📄 Paper: TiSpell: A Semi-Masked Methodology for Tibetan Spelling Correction covering Multi-Level Error with Data Augmentation
🧑💻 Author: Yutong Liu, Xiao Feng, Ziyue Zhang, Yongbin Yu*, Cheng Huang, Fan Gao, Xiangxiang Wang*, Ban Ma-bao, Manping Fan, Thupten Tsering, Gadeng Luosang, Renzeng Duojie, Nyima Tashi
📦 Repository: Official implementation of TiSpell.

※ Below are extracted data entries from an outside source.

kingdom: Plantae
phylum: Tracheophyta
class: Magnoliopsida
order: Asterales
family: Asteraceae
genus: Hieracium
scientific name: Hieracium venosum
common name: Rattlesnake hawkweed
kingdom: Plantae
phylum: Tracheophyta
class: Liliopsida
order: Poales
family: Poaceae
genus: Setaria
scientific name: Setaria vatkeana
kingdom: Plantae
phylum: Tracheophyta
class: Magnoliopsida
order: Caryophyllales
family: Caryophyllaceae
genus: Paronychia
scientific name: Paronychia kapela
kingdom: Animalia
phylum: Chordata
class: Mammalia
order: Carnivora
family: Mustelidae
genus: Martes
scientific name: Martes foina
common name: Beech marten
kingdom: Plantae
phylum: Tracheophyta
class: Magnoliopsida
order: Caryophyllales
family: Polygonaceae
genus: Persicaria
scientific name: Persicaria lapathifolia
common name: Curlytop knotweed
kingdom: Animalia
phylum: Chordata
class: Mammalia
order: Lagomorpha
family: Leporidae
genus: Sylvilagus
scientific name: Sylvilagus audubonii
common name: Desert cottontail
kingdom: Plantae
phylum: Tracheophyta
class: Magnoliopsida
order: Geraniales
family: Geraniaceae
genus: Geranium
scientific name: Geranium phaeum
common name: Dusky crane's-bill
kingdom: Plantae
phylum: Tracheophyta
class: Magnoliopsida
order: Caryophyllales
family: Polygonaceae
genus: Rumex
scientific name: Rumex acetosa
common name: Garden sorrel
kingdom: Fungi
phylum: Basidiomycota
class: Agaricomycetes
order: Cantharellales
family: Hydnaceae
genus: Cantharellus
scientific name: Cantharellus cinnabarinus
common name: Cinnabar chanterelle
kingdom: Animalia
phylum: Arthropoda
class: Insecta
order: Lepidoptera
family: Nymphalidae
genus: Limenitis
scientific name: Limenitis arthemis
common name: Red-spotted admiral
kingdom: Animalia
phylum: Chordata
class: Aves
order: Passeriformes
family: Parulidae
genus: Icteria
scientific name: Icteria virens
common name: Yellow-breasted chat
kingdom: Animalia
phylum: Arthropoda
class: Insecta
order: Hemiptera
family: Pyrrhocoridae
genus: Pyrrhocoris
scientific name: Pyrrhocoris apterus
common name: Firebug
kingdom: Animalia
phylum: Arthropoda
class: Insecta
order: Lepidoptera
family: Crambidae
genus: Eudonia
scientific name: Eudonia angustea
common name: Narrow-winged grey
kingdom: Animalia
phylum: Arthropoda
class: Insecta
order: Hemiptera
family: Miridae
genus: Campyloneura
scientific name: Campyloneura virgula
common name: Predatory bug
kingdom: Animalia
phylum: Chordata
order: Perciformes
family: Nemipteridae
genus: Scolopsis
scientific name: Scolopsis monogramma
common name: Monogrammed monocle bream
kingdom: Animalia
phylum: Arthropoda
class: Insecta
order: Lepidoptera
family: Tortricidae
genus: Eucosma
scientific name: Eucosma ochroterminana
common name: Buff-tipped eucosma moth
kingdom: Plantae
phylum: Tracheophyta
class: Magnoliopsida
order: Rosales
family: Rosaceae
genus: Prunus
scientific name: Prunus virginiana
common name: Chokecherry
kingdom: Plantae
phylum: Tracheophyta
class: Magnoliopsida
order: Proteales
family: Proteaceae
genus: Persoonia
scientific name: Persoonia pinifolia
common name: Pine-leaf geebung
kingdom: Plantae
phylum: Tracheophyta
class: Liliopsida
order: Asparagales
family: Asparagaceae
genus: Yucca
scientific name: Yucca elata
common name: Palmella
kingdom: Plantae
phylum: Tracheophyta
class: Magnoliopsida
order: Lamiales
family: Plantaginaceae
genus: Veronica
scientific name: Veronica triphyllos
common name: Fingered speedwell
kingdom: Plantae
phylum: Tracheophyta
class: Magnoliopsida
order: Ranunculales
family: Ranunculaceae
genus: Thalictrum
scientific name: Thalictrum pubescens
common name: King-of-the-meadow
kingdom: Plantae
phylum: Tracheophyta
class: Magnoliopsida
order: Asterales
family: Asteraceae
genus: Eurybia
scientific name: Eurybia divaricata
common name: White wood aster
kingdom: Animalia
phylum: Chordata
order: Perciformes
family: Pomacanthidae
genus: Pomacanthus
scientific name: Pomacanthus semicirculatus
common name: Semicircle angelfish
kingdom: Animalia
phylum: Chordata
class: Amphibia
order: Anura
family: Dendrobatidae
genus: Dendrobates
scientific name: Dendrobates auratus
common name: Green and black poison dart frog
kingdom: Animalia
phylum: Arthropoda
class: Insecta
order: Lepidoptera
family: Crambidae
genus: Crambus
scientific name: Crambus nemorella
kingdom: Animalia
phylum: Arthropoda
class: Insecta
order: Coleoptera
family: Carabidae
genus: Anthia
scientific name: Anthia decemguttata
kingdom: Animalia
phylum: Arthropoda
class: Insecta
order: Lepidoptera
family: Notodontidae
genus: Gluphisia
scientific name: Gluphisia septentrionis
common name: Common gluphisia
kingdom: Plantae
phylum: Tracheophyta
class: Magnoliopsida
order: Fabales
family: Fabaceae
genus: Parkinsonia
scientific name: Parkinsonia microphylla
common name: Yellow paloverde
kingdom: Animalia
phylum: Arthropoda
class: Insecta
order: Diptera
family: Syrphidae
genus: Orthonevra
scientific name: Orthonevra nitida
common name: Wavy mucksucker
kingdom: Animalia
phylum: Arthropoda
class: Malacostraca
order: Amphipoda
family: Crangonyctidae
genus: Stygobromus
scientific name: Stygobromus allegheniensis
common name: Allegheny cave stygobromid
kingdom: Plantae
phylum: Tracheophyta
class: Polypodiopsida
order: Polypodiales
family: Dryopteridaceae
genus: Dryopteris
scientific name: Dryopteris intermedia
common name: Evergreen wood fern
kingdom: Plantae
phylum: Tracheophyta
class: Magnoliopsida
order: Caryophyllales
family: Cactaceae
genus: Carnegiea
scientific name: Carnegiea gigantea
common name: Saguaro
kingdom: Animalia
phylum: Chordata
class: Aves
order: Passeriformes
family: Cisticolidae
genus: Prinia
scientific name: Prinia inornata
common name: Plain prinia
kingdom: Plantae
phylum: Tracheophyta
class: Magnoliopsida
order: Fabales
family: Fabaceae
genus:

TiSpell is a Tibetan spelling correction algorithm specifically designed for multi-level orthographic errors. It proposes a semi-masked methodology that jointly models character-level, syllable-level, and word-level errors. With integrated data augmentation strategies, TiSpell improves robustness and accuracy in real-world spelling correction tasks. It leverages pre-trained language models and introduces an end-to-end correction architecture.
- ✅ Handles character-, syllable-, and word-level spelling errors
- ✅ Combines semi-masked modeling with structural reconstruction
- ✅ Includes multiple data augmentation techniques (perturbation, phonetic substitution, etc.)
- ✅ Fully compatible with Huggingface Transformers for easy integration and customization
TiSpell/
├── dataloader/ # Data loading utilities
├── dataset/ # Preprocessed and raw datasets
├── images/ # Visualizations
├── model/ # Model architecture
├── pretrained_models/ # Checkpoints and pre-trained weights
├── scripts/ # Training and evaluation scripts
├── LICENSE
├── README.md
├── compute_parameter.py # Parameter counting utility
├── data_analysis.py # Exploratory data analysis
├── infer.py # Inference script
├── metrics.py # Evaluation metrics
├── option.py # Argument parsing
├── plot.py # Visualization utilities
├── train.py # Training script
└── requirements.txt # Python dependencies
pip install -r requirements.txtDownload the Tibetan News Classification dataset from Huggingface and place it under the dataset/ directory. Ensure that the dataset is formatted in the following structure:
TiSpell/
└── dataset/
└── tibetan_news_classification/
├── 政务类
├── 教育类
├── 文化类
├── 旅游类
├── 时政类
├── 民生类
├── 法律类
├── 科技类
├── 经济类
└── 艺术类
├── 0.txt
├── 1.txt
├── 2.txt
└── ...
python main.py
You can customize training and evaluation parameters in option.py, including:
- Learning rate / Batch size
- Training epochs
- Weight decay
If you find TiSpell helpful in your research, please cite our work:
@misc{liu2025tispellsemimaskedmethodologytibetan,
title={TiSpell: A Semi-Masked Methodology for Tibetan Spelling Correction covering Multi-Level Error with Data Augmentation},
author={Yutong Liu and Feng Xiao and Ziyue Zhang and Yongbin Yu and Cheng Huang and Fan Gao and Xiangxiang Wang and Ma-bao Ban and Manping Fan and Thupten Tsering and Cheng Huang and Gadeng Luosang and Renzeng Duojie and Nyima Tashi},
year={2025},
eprint={2505.08037},
archivePrefix={arXiv},
primaryClass={cs.CL},
url={https://arxiv.org/abs/2505.08037},
}
This project is licensed under the MIT License. See the LICENSE file for more details.